Fantasme fiction
Alain DARTEVELLE, Terrestrial Parade, manuscrit.com, 2001
La maison d’édition numérique manuscrit.corn a pour vocation de présenter au public des manuscrits de qualité détectés par un réseau de 150 libraires ou critiques et relevant de tous les genres, de la poésie au polar en passant par l’histoire, le cinéma ou l’érotisme. Non content de les diffuser sur Internet, elle édite nombre d’entre eux tels quels, dans l’urgence, sans opérer de travail éditorial. On peut s’interroger sur le bien-fondé de cette démarche : les livres ne manquent pas et, plutôt que de larges réseaux anonymes, les lecteurs ont besoin, me semble-t-il, d’éditeurs sévères et audacieux, triant implacablement les manuscrits et poussant les auteurs à donner le meilleur d’eux-mêmes.
Mais laissons-la ce débat et penchons-nous sur une publication « papier » de cette maison numérique : un recueil de nouvelles de SF intitulé Terrestrial Parade. Alors que la plupart des écrivains de manuscrit.com sont de parfaits inconnus, c’est à Alain Dartevelle, auteur d’une dizaine de livres, que nous devons cette livraison. Recueil composé de sept courtes nouvelles et d’un texte plus long, Terrestrial Parade bénéficie d’une grande cohérence, l’imaginaire de Dartevelle tissant et retissant une toile serrée, sans jamais négliger le moindre fil de ses récits. Presque tout est dépaysant dans la collection d’univers qu’il nous présente. De plus, à l’intérieur même de ces mondes inhumains, rêve et réalité, représentation et réel, présent et passé, vie et mort se mêlent volontiers, de sorte que l’univers de référence (notre existence normale de lecteur) s’éloigne au fil des paragraphes. A part dans le dernier texte, « Vitrines », qui fait songer à certaines dérives télévisuelles voyeuristes d’aujourd’hui, la SF de Dartevelle n’est pas basée sur une projection du présent dans l’avenir. Elle ne sert pas à dénoncer les dangers futurs qui menacent l’humanité. Elle est au service de l’imagination de l’auteur, qui peut, sur l’écran vierge d’un monde indéterminé, projeter librement ses fantasmes.
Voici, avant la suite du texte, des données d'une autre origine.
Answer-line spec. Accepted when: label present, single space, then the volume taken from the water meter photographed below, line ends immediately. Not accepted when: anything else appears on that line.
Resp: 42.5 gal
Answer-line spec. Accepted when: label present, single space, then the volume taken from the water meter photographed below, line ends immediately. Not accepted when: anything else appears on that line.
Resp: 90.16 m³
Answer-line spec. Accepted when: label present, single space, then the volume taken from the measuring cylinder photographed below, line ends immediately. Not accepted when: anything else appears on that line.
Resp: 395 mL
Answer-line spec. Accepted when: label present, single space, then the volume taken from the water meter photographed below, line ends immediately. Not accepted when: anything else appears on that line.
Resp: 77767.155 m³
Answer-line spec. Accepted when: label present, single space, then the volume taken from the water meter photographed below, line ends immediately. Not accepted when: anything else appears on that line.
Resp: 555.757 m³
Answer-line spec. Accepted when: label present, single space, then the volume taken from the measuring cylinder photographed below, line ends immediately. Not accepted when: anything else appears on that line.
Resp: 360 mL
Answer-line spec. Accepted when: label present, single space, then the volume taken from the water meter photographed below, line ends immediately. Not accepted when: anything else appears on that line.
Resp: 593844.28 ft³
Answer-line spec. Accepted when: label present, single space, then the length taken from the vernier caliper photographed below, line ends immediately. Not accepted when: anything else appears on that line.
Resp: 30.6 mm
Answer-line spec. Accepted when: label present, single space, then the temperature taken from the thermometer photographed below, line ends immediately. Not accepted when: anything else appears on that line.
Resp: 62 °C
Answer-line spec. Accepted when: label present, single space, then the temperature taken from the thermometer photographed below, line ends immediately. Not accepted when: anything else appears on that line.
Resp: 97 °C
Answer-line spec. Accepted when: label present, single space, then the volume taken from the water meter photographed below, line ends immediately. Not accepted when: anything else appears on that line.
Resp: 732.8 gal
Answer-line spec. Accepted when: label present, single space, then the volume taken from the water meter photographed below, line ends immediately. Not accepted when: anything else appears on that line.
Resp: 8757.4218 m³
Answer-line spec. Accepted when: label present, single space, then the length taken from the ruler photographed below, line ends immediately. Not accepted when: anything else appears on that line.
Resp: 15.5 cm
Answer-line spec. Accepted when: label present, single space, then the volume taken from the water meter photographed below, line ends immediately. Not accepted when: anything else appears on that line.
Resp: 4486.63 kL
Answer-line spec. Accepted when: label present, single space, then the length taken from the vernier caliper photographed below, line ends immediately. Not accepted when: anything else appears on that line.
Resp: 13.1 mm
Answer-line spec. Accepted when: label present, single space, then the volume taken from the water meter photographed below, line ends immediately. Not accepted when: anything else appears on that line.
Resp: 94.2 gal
Ceux-ci ne s’écrivent pas à l’eau de rosé et, comme le montre « Terrestrial Parade », le texte le plus long du recueil, ils peuvent assurément être qualifiés de sadiques. Ma préférence va aux récits brefs, dans lesquels ce sadisme fantasmatique ne s’exprime pas de façon brute. Ces récits présentent en outre l’avantage d’aller droit au but, la présentation de l’univers neuf épousant l’avancée du récit, tandis que, dans « Terrestrial Parade », l’univers est d’abord posé avant que l’action proprement dite ne démarre. Certaines de ces courtes nouvelles sont fortes, comme « Ego puissance X », dans laquelle un vieil homme donne son corps à la science dans l’espoir de devenir immortel… Reste à parler de la qualité matérielle du livre et des « imperfections » dont se dédouanent à l’avance les éditeurs. A part quelques mots répétés par erreur et un horrible belgicisme utilisé à deux reprises (« trop » + adjectif « pour » + infinitif), le texte est tout à fait présentable : Alain Dartevelle soigne ses manuscrits.